Dollar General’s third-quarter sales rose 11.1% but costs took a bite out of the company’s earnings.
The discounter remains committed to expanding its footprint, with plans to execute approximately 3,170 U.S. real estate projects in fiscal year 2023 (ending Feb.2, 2024), including 1,050 new stores, 2,000 remodels, and 120 store relocations. It also plans to open new stores in Mexico, with a goal of operating up to 35 stores in Mexico by the end of fiscal 2023.
Net income rose to $526.17 million, or $2.33 a share, in the quarter ended Oct. 28, from $487.03 million, or $2.08 a share, in the year-ago period. Analysts had expected earnings of $2.54 a share.
Revenue rose to 11.1% to $9.46 billion from $8.52 billion, missing estimates of $9.42 billion. Same-store sales increased 6.8%, driven primarily by an increase in average transaction amount, as well as a modest increase in customer traffic.
“Despite the cost pressures we experienced during the quarter, as well as challenges within our internal supply chain resulting in higher-than-anticipated distribution and transportation costs, our team was resilient and worked hard to deliver double-digit diluted EPS growth,” said Jeff Owen, who took the reins as Dollar General CEO at the beginning of November. “We believe the majority of these and other gross margin pressures are largely temporary, and we are confident in our plans to drive greater supply chain efficiencies moving forward."
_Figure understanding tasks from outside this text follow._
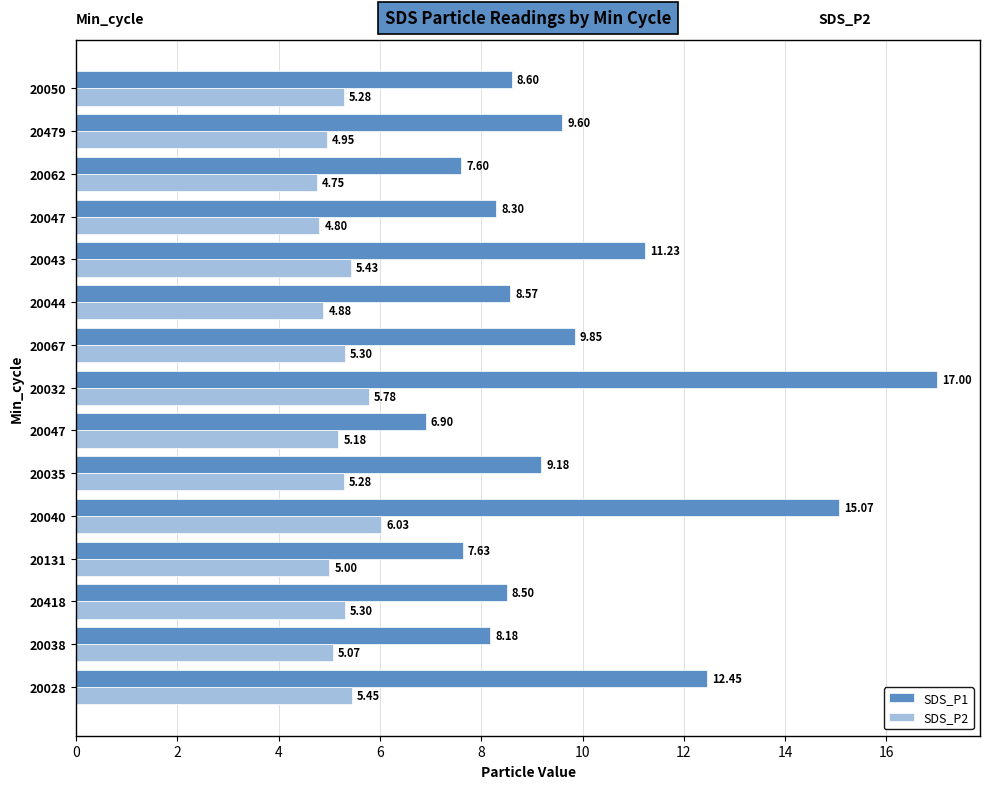

What are all the series names shown in the legend?

SDS_P1, SDS_P2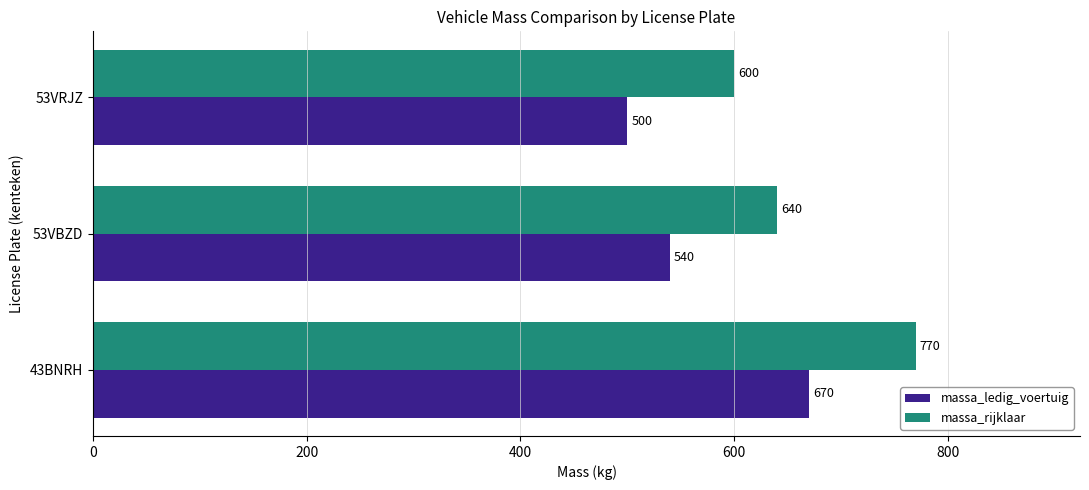

List the labels in order of massa_ledig_voertuig value, smallest first.

53VRJZ, 53VBZD, 43BNRH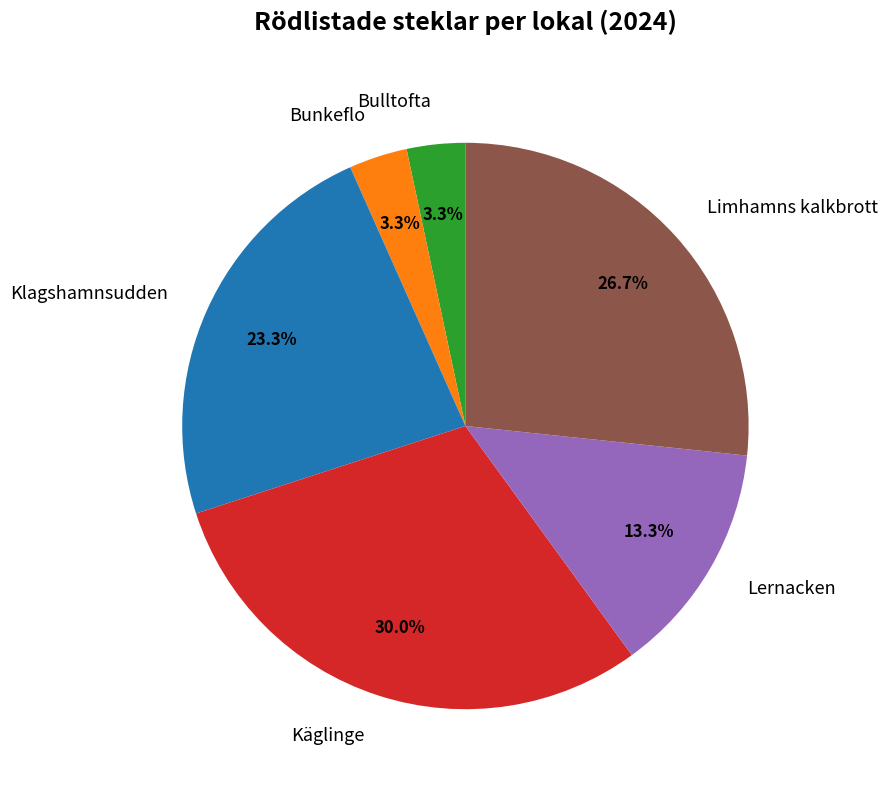

Between Limhamns kalkbrott and Lernacken, which is larger?

Limhamns kalkbrott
Dollar General noted that, during the quarter, it experienced unanticipated delays in acquiring additional temporary warehouse space sufficient for its inventory needs, which caused inefficiencies within the company’s internal supply chain.
“These challenges resulted in higher-than-anticipated supply chain costs, including fees incurred for delays in returning shipping containers, and higher transportation costs caused by the need to service stores from less-than-optimal distribution center alignments,” the company stated.
In July, Dollar General said it was expanding its supply chain infrastructure, with plans to build three new distribution centers
As of October 28, 2022, Dollar General’s total merchandise inventories, at cost, were $7.1 billion compared to $5.3 billion as of October 29, 2021, an increase of 28.4% on a per-store basis. This increase primarily reflects the impact of product cost inflation, as well as a greater mix of higher-value products, particularly in the home and seasonal categories, the company said.
The retailer lowered its fourth-quarter earnings guidance to $3.15 to $3.30 a share, below Street estimates of $3.66 a share.
Dollar General operated 18,818 stores in 47 states as of October 28, 2022.